Au-delà des variations d’activité, Guillaume Peter conseille de « bien border les contrats afin d’avoir un préavis ». Aurélie Foulon rappelle que le paiement des factures est parfois difficile, surtout lorsque les clients sont installés à l’étranger : « Il vaut mieux se faire payer au fur et à mesure du déroulement de la mission. » Enfin, le plus difficile : rester lucide. « Il faut savoir renoncer à une affaire, même si le budget est alléchant, si on n'a pas la disponibilité temporelle - et surtout mentale ! -  pour bien la réaliser, rappelle Estelle Berthier. Cela peut mettre en danger la réputation du collectif. Il est indispensable d'avoir du discernement et d'être assez conscient de ses propres biais pour ne pas mettre sous le tapis ce qu'on ne veut pas voir. »
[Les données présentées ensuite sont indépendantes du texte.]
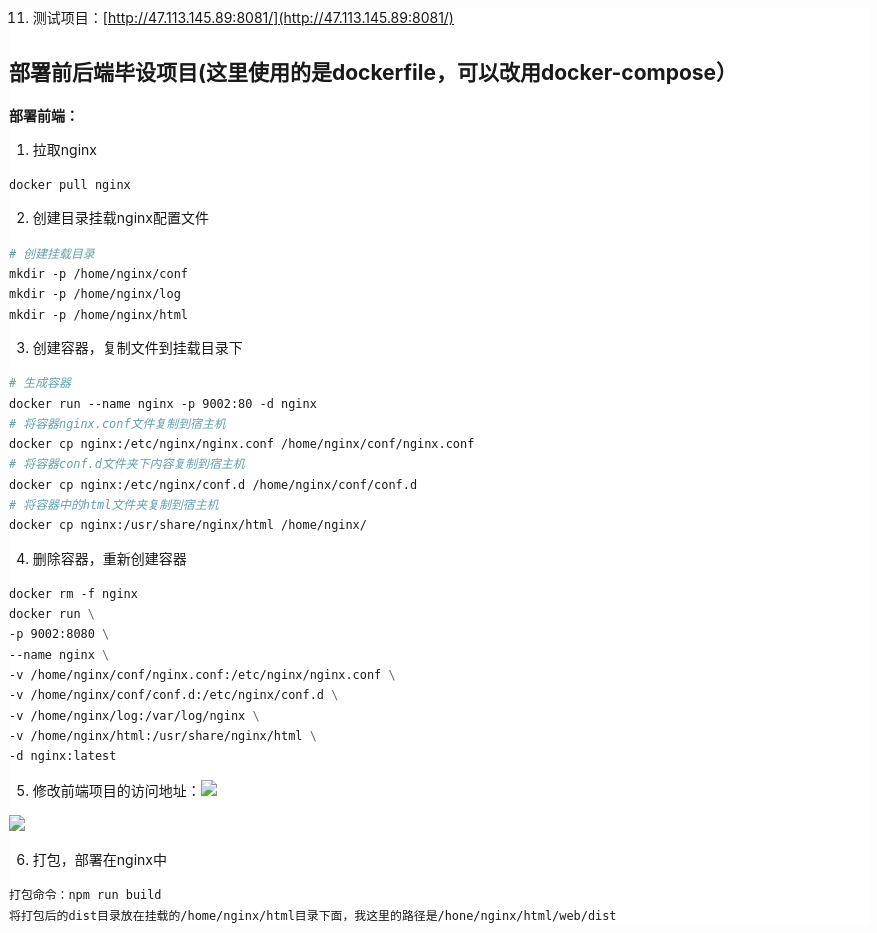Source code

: 11. 测试项目：[http://47.113.145.89:8081/](http://47.113.145.89:8081/)



## 部署前后端毕设项目(这里使用的是dockerfile，可以改用docker-compose）
**部署前端：**

1. 拉取nginx

```plain
docker pull nginx
```

2. 创建目录挂载nginx配置文件

```dockerfile
# 创建挂载目录
mkdir -p /home/nginx/conf
mkdir -p /home/nginx/log
mkdir -p /home/nginx/html
```

3. 创建容器，复制文件到挂载目录下

```dockerfile
# 生成容器
docker run --name nginx -p 9002:80 -d nginx
# 将容器nginx.conf文件复制到宿主机
docker cp nginx:/etc/nginx/nginx.conf /home/nginx/conf/nginx.conf
# 将容器conf.d文件夹下内容复制到宿主机
docker cp nginx:/etc/nginx/conf.d /home/nginx/conf/conf.d
# 将容器中的html文件夹复制到宿主机
docker cp nginx:/usr/share/nginx/html /home/nginx/
```

4. 删除容器，重新创建容器

```dockerfile
docker rm -f nginx
docker run \
-p 9002:8080 \
--name nginx \
-v /home/nginx/conf/nginx.conf:/etc/nginx/nginx.conf \
-v /home/nginx/conf/conf.d:/etc/nginx/conf.d \
-v /home/nginx/log:/var/log/nginx \
-v /home/nginx/html:/usr/share/nginx/html \
-d nginx:latest
```

5. 修改前端项目的访问地址：![](assets\Snipaste_2024-05-03_22-37-10.png)

![](assets\Snipaste_2024-05-03_22-37-45.png)

6. 打包，部署在nginx中

```plain
打包命令：npm run build
将打包后的dist目录放在挂载的/home/nginx/html目录下面，我这里的路径是/hone/nginx/html/web/dist
```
Les atouts des plateformes
Arrêter de courir après les impayés et recevoir plus tôt leurs émoluments. Voilà le premier argument de plateformes telles que Malt ou Onemansupport. Une forte exposition à de très nombreux clients est le suivant. « Les indépendants ont le choix de travailler avec des dizaines de milliers de clients, de secteurs très différents, explique Camille Léage, responsable de la gestion de la communauté des freelances de Malt. Aujourd'hui, plus de 40 000 clients utilisent Malt. » OneManSupport met en avant son modèle économique : « Nous adoptons un modèle économique transparent : 80 % du montant facturé va à l'indépendant et 20 % à la plate-forme pour financer l'effort commercial et les services offerts aux indépendants », explique son fondateur Arnaud Sourisseau. Les plates-formes proposent aussi des formations ainsi qu’un accès privilégié à des services connexes.